Despite assurances that Evergrande will not provoke a financial crisis – at least in the very short term – numerous commentators and analysts have pointed to the flow on effects of the Evergrande crisis both for the Chinese economy and the world economy as a whole. It is estimated that property development and related industries account for more than 25 percent of the Chinese economy.

“This is a threat to global growth,” Ilya Feygin, a managing director at WallachBeth Capital told the Wall Street Journal. “What if things worsen? That means a hit to the financial system in China [and] overall economic activity around the world because of China’s importance.”

The dangers contained in the rise and rise of Evergrande have been known for some time, but the belief has been that the Chinese government would ensure that they were contained. Now that assessment is at least being questioned.

Goldman Sachs analysts have called on financial authorities to send a “clearer message” on how they intended to stop Evergrande from causing “significant spillovers” to the rest of the economy. Citigroup said officials may commit a “policy error of overtightening” and economists at Société Générale have said there is a 30 percent possibility of a “hard landing.”

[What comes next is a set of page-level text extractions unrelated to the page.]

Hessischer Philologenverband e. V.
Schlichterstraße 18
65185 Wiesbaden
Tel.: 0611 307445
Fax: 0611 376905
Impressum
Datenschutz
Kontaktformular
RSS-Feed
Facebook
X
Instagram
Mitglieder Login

Ding Shuang, an economist at Standard Chartered in Hong Kong said: “Even though most people don’t expect Evergrande to collapse all of a sudden, the silence and lack of major actions from policy makers is making everyone panic.”

In a note published on Sunday, Goldman Sachs economists pointed to the longer-term issues for Chinese property development because of its key role in the economy.

“With policy makers showing no signs of wavering on property market deleveraging, the latest headlines regarding Evergrande suggest that housing activity may deteriorate further in the absence of the government providing a clear path towards an eventual resolution,” they said.

Some of the companies hardest hit in the stock market sell off triggered by Evergrande have been those involved in the mining and refining of basic metals. And for good reason. Rapid calculations published in the FT noted that the Chinese real estate sector accounts for the consumption of around one fifth of the world supply of copper and steel.

At the start of the week, iron ore futures in Singapore fell by as much as 11.5 percent to below $100 per tonne. Back in May the ore price was around double this level. Last week iron ore prices fell by 20 percent in their worst week since the financial crisis of 2008.

This is not entirely due to the Evergrande crisis. But the growing problems in the Chinese property market is feeding into a general assessment that, far from experiencing a bounce back as governments scrap public health measures to deal with the pandemic, the world economy is entering a downswing.